### TASK DESCRIPTION
When checking the entries below, count every line with the word "down", then give only that number.

─── DATA FOR ANALYSIS

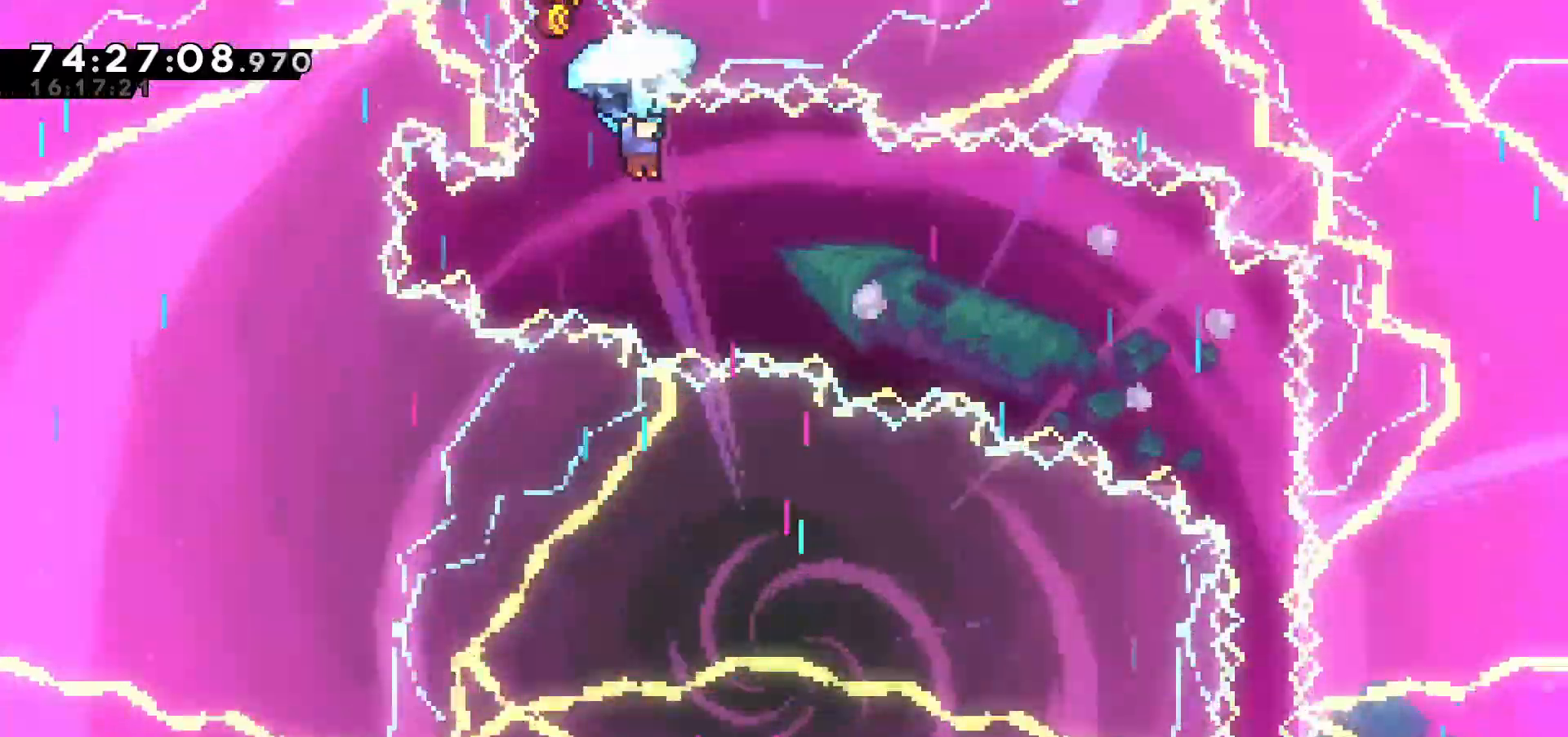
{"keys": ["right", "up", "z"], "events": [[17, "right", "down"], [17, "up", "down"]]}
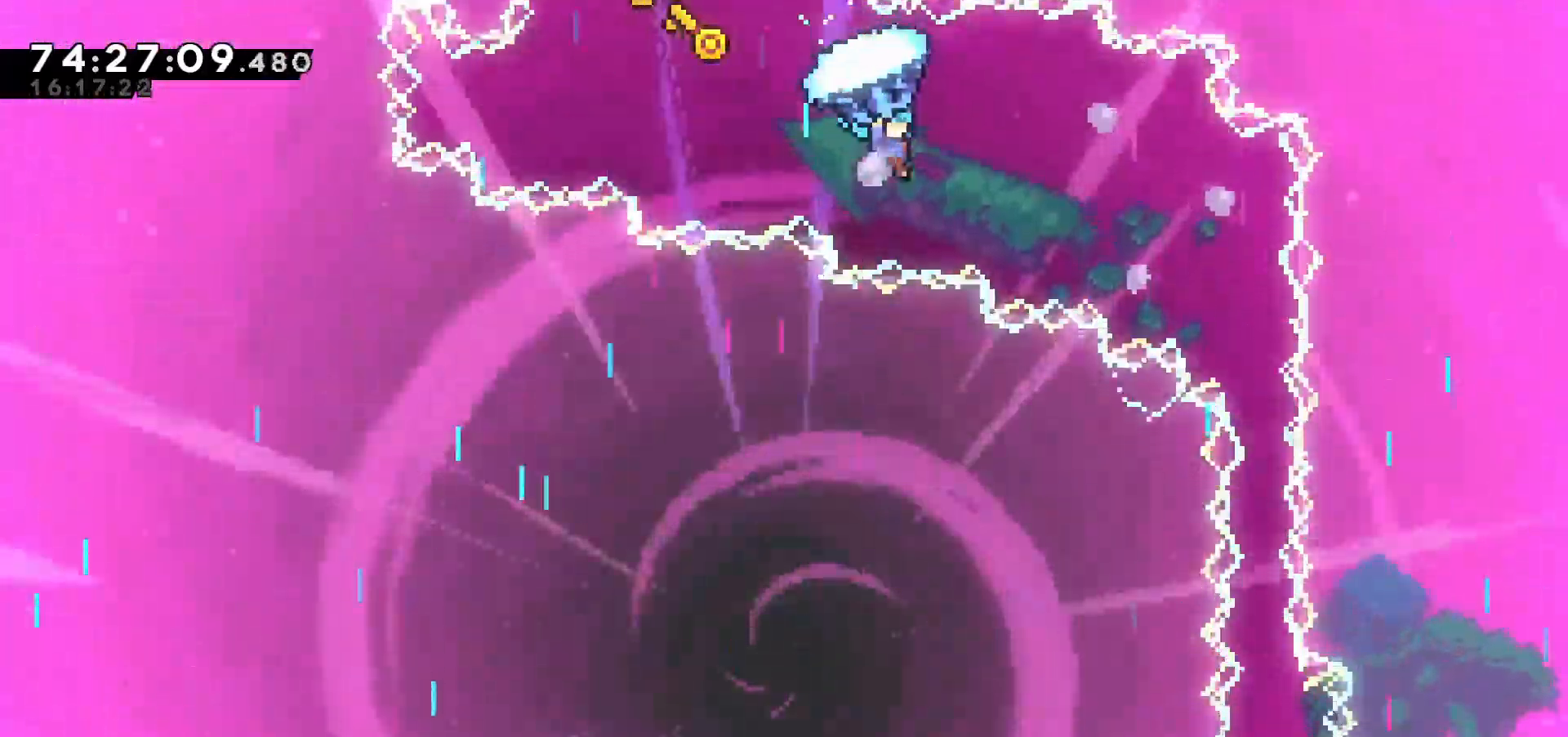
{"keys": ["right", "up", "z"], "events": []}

──────
─── DATA FOR ANALYSIS

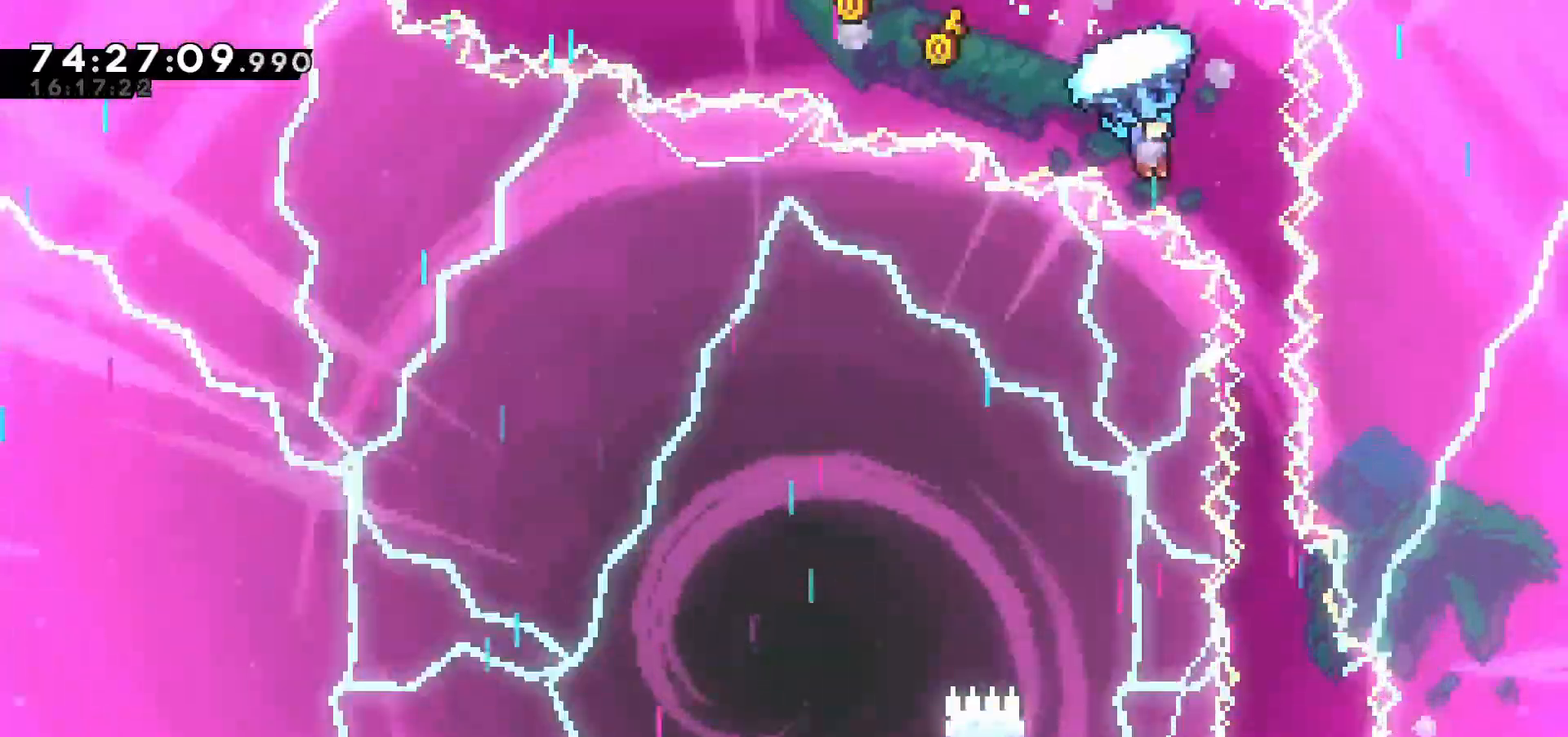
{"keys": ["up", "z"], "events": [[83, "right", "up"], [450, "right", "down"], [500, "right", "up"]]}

──────

### TASK ANSWER
2